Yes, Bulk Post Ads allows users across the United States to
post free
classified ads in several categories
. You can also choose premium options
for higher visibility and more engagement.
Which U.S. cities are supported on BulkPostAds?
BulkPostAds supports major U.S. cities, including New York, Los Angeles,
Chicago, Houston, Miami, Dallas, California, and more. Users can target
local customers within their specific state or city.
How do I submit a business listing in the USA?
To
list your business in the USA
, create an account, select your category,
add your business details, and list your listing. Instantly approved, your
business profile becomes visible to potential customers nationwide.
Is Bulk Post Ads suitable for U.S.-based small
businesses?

...

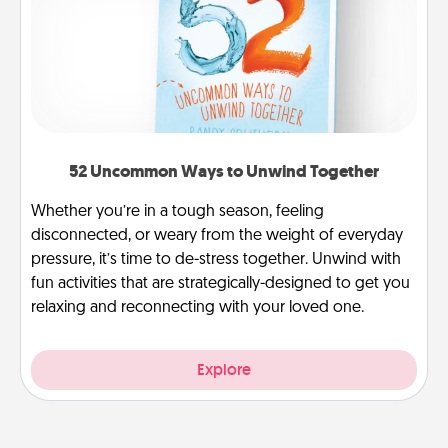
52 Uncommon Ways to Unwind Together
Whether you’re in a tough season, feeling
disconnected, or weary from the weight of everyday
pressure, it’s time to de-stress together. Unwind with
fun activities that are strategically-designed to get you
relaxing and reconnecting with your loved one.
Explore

_TASK DETAILS_
Copy word for word the lines in the items above, starting with the line that contains "Yes, Bulk Post" and going on through the line that contains "businesses?".

_TASK OUTPUT_
Yes, Bulk Post Ads allows users across the United States to
post free
classified ads in several categories
. You can also choose premium options
for higher visibility and more engagement.
Which U.S. cities are supported on BulkPostAds?
BulkPostAds supports major U.S. cities, including New York, Los Angeles,
Chicago, Houston, Miami, Dallas, California, and more. Users can target
local customers within their specific state or city.
How do I submit a business listing in the USA?
To
list your business in the USA
, create an account, select your category,
add your business details, and list your listing. Instantly approved, your
business profile becomes visible to potential customers nationwide.
Is Bulk Post Ads suitable for U.S.-based small
businesses?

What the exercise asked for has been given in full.